══ MATERIALS PROVIDED

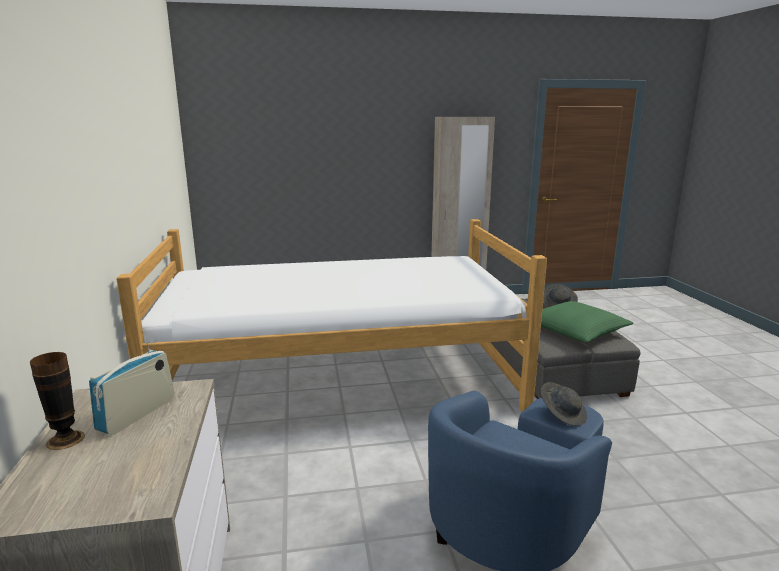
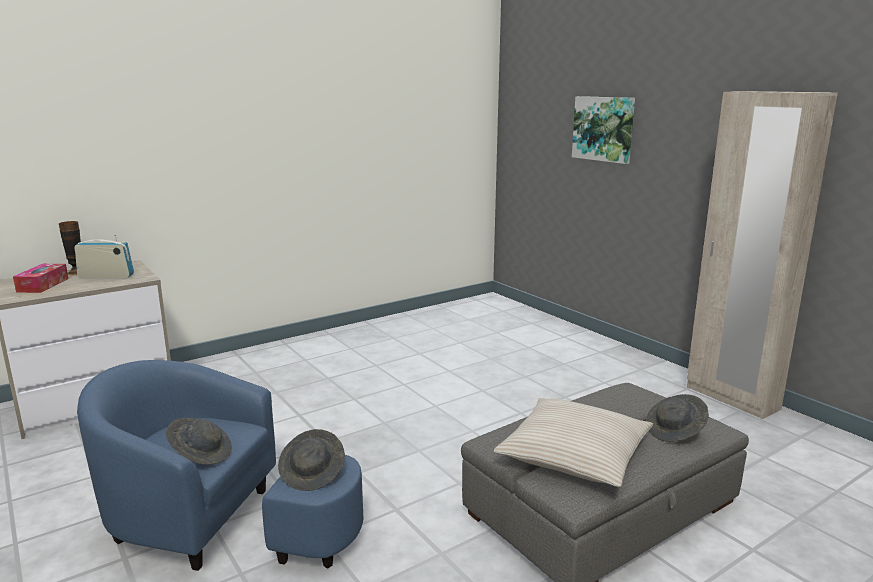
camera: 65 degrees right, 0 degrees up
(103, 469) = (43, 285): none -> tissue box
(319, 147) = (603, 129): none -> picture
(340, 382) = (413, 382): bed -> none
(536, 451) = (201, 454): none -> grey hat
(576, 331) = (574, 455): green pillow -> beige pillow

════
══ MATERIALS PROVIDED

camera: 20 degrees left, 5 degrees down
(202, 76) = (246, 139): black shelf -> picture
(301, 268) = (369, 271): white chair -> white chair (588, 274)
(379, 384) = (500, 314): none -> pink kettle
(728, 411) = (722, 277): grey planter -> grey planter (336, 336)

════

INSTRUCTIONS FOR THE TASK
All that is needed is the exact run of lines above from the line containing "camera: 65 degrees right, 0 degrees up" through the line containing "(576, 331) = (574, 455): green", both of them included.

REPLY
camera: 65 degrees right, 0 degrees up
(103, 469) = (43, 285): none -> tissue box
(319, 147) = (603, 129): none -> picture
(340, 382) = (413, 382): bed -> none
(536, 451) = (201, 454): none -> grey hat
(576, 331) = (574, 455): green pillow -> beige pillow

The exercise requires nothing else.